Aim of the task:
Start at the top of the records and, please, print each line exactly through the line that contains "## ESTJ Cognitive Functions Mathematics", leaving out all pictures.

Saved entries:
--

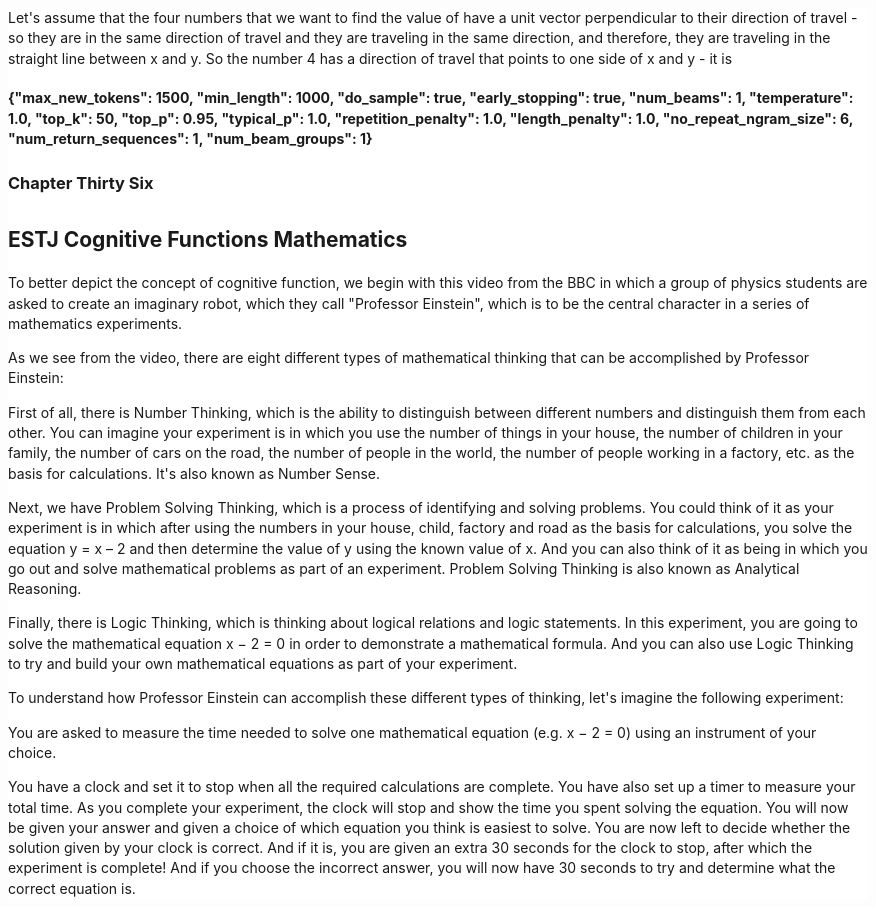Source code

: Let's assume that the four numbers that we want to find the value of have a unit vector perpendicular to their direction of travel - so they are in the same direction of travel and they are traveling in the same direction, and therefore, they are traveling in the straight line between x and y. So the number 4 has a direction of travel that points to one side of x and y - it is


#### {"max_new_tokens": 1500, "min_length": 1000, "do_sample": true, "early_stopping": true, "num_beams": 1, "temperature": 1.0, "top_k": 50, "top_p": 0.95, "typical_p": 1.0, "repetition_penalty": 1.0, "length_penalty": 1.0, "no_repeat_ngram_size": 6, "num_return_sequences": 1, "num_beam_groups": 1}
### Chapter Thirty Six
## ESTJ Cognitive Functions Mathematics

To better depict the concept of cognitive function, we begin with this video from the BBC in which a group of physics students are asked to create an imaginary robot, which they call "Professor Einstein", which is to be the central character in a series of mathematics experiments.

As we see from the video, there are eight different types of mathematical thinking that can be accomplished by Professor Einstein:

First of all, there is Number Thinking, which is the ability to distinguish between different numbers and distinguish them from each other. You can imagine your experiment is in which you use the number of things in your house, the number of children in your family, the number of cars on the road, the number of people in the world, the number of people working in a factory, etc. as the basis for calculations. It's also known as Number Sense.

Next, we have Problem Solving Thinking, which is a process of identifying and solving problems. You could think of it as your experiment is in which after using the numbers in your house, child, factory and road as the basis for calculations, you solve the equation y = x – 2 and then determine the value of y using the known value of x. And you can also think of it as being in which you go out and solve mathematical problems as part of an experiment. Problem Solving Thinking is also known as Analytical Reasoning.

Finally, there is Logic Thinking, which is thinking about logical relations and logic statements. In this experiment, you are going to solve the mathematical equation x − 2 = 0 in order to demonstrate a mathematical formula. And you can also use Logic Thinking to try and build your own mathematical equations as part of your experiment.

To understand how Professor Einstein can accomplish these different types of thinking, let's imagine the following experiment:

You are asked to measure the time needed to solve one mathematical equation (e.g. x − 2 = 0) using an instrument of your choice.

You have a clock and set it to stop when all the required calculations are complete. You have also set up a timer to measure your total time. As you complete your experiment, the clock will stop and show the time you spent solving the equation. You will now be given your answer and given a choice of which equation you think is easiest to solve.
You are now left to decide whether the solution given by your clock is correct. And if it is, you are given an extra 30 seconds for the clock to stop, after which the experiment is complete! And if you choose the incorrect answer, you will now have 30 seconds to try and determine what the correct equation is.
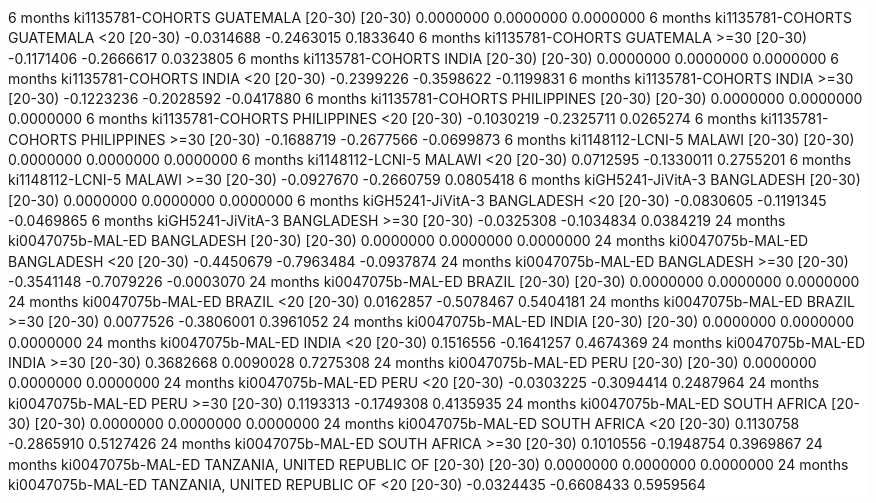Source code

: 6 months    ki1135781-COHORTS          GUATEMALA                      [20-30)              [20-30)            0.0000000    0.0000000    0.0000000
6 months    ki1135781-COHORTS          GUATEMALA                      <20                  [20-30)           -0.0314688   -0.2463015    0.1833640
6 months    ki1135781-COHORTS          GUATEMALA                      >=30                 [20-30)           -0.1171406   -0.2666617    0.0323805
6 months    ki1135781-COHORTS          INDIA                          [20-30)              [20-30)            0.0000000    0.0000000    0.0000000
6 months    ki1135781-COHORTS          INDIA                          <20                  [20-30)           -0.2399226   -0.3598622   -0.1199831
6 months    ki1135781-COHORTS          INDIA                          >=30                 [20-30)           -0.1223236   -0.2028592   -0.0417880
6 months    ki1135781-COHORTS          PHILIPPINES                    [20-30)              [20-30)            0.0000000    0.0000000    0.0000000
6 months    ki1135781-COHORTS          PHILIPPINES                    <20                  [20-30)           -0.1030219   -0.2325711    0.0265274
6 months    ki1135781-COHORTS          PHILIPPINES                    >=30                 [20-30)           -0.1688719   -0.2677566   -0.0699873
6 months    ki1148112-LCNI-5           MALAWI                         [20-30)              [20-30)            0.0000000    0.0000000    0.0000000
6 months    ki1148112-LCNI-5           MALAWI                         <20                  [20-30)            0.0712595   -0.1330011    0.2755201
6 months    ki1148112-LCNI-5           MALAWI                         >=30                 [20-30)           -0.0927670   -0.2660759    0.0805418
6 months    kiGH5241-JiVitA-3          BANGLADESH                     [20-30)              [20-30)            0.0000000    0.0000000    0.0000000
6 months    kiGH5241-JiVitA-3          BANGLADESH                     <20                  [20-30)           -0.0830605   -0.1191345   -0.0469865
6 months    kiGH5241-JiVitA-3          BANGLADESH                     >=30                 [20-30)           -0.0325308   -0.1034834    0.0384219
24 months   ki0047075b-MAL-ED          BANGLADESH                     [20-30)              [20-30)            0.0000000    0.0000000    0.0000000
24 months   ki0047075b-MAL-ED          BANGLADESH                     <20                  [20-30)           -0.4450679   -0.7963484   -0.0937874
24 months   ki0047075b-MAL-ED          BANGLADESH                     >=30                 [20-30)           -0.3541148   -0.7079226   -0.0003070
24 months   ki0047075b-MAL-ED          BRAZIL                         [20-30)              [20-30)            0.0000000    0.0000000    0.0000000
24 months   ki0047075b-MAL-ED          BRAZIL                         <20                  [20-30)            0.0162857   -0.5078467    0.5404181
24 months   ki0047075b-MAL-ED          BRAZIL                         >=30                 [20-30)            0.0077526   -0.3806001    0.3961052
24 months   ki0047075b-MAL-ED          INDIA                          [20-30)              [20-30)            0.0000000    0.0000000    0.0000000
24 months   ki0047075b-MAL-ED          INDIA                          <20                  [20-30)            0.1516556   -0.1641257    0.4674369
24 months   ki0047075b-MAL-ED          INDIA                          >=30                 [20-30)            0.3682668    0.0090028    0.7275308
24 months   ki0047075b-MAL-ED          PERU                           [20-30)              [20-30)            0.0000000    0.0000000    0.0000000
24 months   ki0047075b-MAL-ED          PERU                           <20                  [20-30)           -0.0303225   -0.3094414    0.2487964
24 months   ki0047075b-MAL-ED          PERU                           >=30                 [20-30)            0.1193313   -0.1749308    0.4135935
24 months   ki0047075b-MAL-ED          SOUTH AFRICA                   [20-30)              [20-30)            0.0000000    0.0000000    0.0000000
24 months   ki0047075b-MAL-ED          SOUTH AFRICA                   <20                  [20-30)            0.1130758   -0.2865910    0.5127426
24 months   ki0047075b-MAL-ED          SOUTH AFRICA                   >=30                 [20-30)            0.1010556   -0.1948754    0.3969867
24 months   ki0047075b-MAL-ED          TANZANIA, UNITED REPUBLIC OF   [20-30)              [20-30)            0.0000000    0.0000000    0.0000000
24 months   ki0047075b-MAL-ED          TANZANIA, UNITED REPUBLIC OF   <20                  [20-30)           -0.0324435   -0.6608433    0.5959564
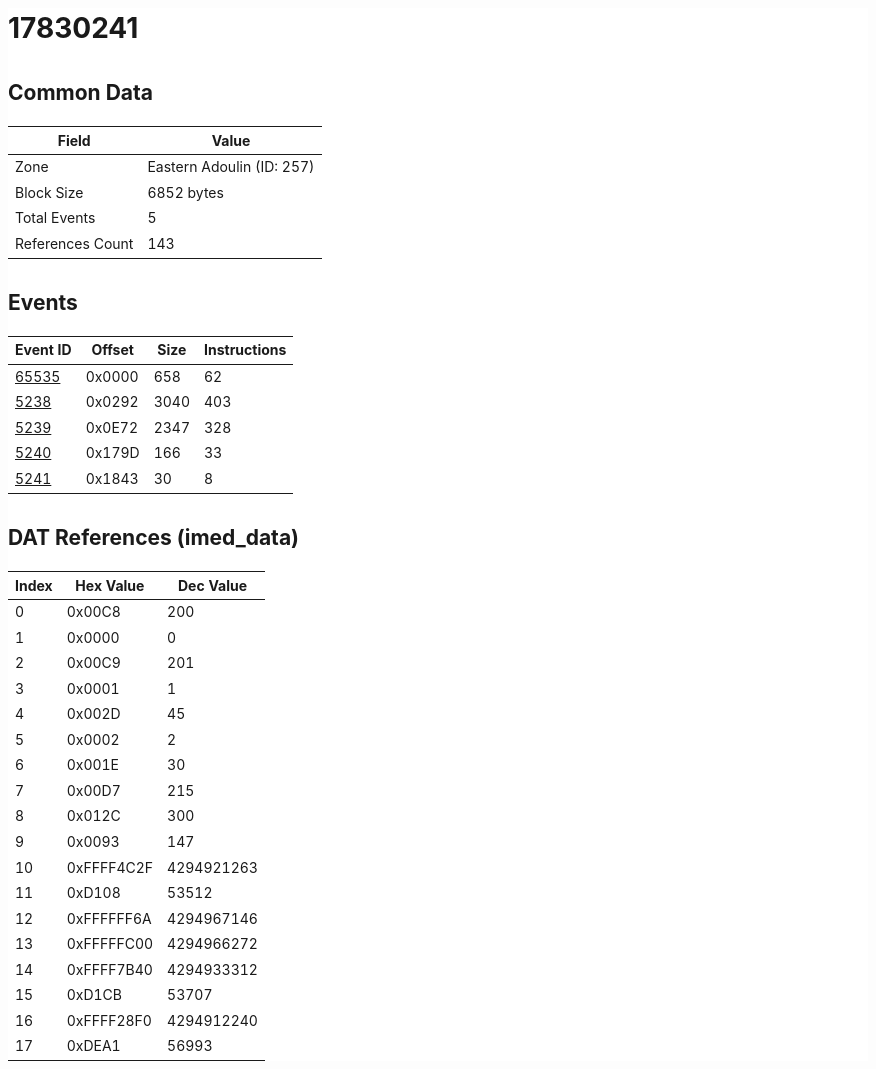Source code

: # 17830241

## Common Data

| Field            | Value                     |
|------------------|---------------------------|
| Zone             | Eastern Adoulin (ID: 257) |
| Block Size       | 6852 bytes                |
| Total Events     | 5                         |
| References Count | 143                       |

## Events

| Event ID            | Offset   |   Size |   Instructions |
|---------------------|----------|--------|----------------|
| [65535](./65535.md) | 0x0000   |    658 |             62 |
| [5238](./5238.md)   | 0x0292   |   3040 |            403 |
| [5239](./5239.md)   | 0x0E72   |   2347 |            328 |
| [5240](./5240.md)   | 0x179D   |    166 |             33 |
| [5241](./5241.md)   | 0x1843   |     30 |              8 |

## DAT References (imed_data)

|   Index | Hex Value   |   Dec Value |
|---------|-------------|-------------|
|       0 | 0x00C8      |         200 |
|       1 | 0x0000      |           0 |
|       2 | 0x00C9      |         201 |
|       3 | 0x0001      |           1 |
|       4 | 0x002D      |          45 |
|       5 | 0x0002      |           2 |
|       6 | 0x001E      |          30 |
|       7 | 0x00D7      |         215 |
|       8 | 0x012C      |         300 |
|       9 | 0x0093      |         147 |
|      10 | 0xFFFF4C2F  |  4294921263 |
|      11 | 0xD108      |       53512 |
|      12 | 0xFFFFFF6A  |  4294967146 |
|      13 | 0xFFFFFC00  |  4294966272 |
|      14 | 0xFFFF7B40  |  4294933312 |
|      15 | 0xD1CB      |       53707 |
|      16 | 0xFFFF28F0  |  4294912240 |
|      17 | 0xDEA1      |       56993 |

--

Output for this exercise:
Source code

: Let's assume that the four numbers that we want to find the value of have a unit vector perpendicular to their direction of travel - so they are in the same direction of travel and they are traveling in the same direction, and therefore, they are traveling in the straight line between x and y. So the number 4 has a direction of travel that points to one side of x and y - it is


#### {"max_new_tokens": 1500, "min_length": 1000, "do_sample": true, "early_stopping": true, "num_beams": 1, "temperature": 1.0, "top_k": 50, "top_p": 0.95, "typical_p": 1.0, "repetition_penalty": 1.0, "length_penalty": 1.0, "no_repeat_ngram_size": 6, "num_return_sequences": 1, "num_beam_groups": 1}
### Chapter Thirty Six
## ESTJ Cognitive Functions Mathematics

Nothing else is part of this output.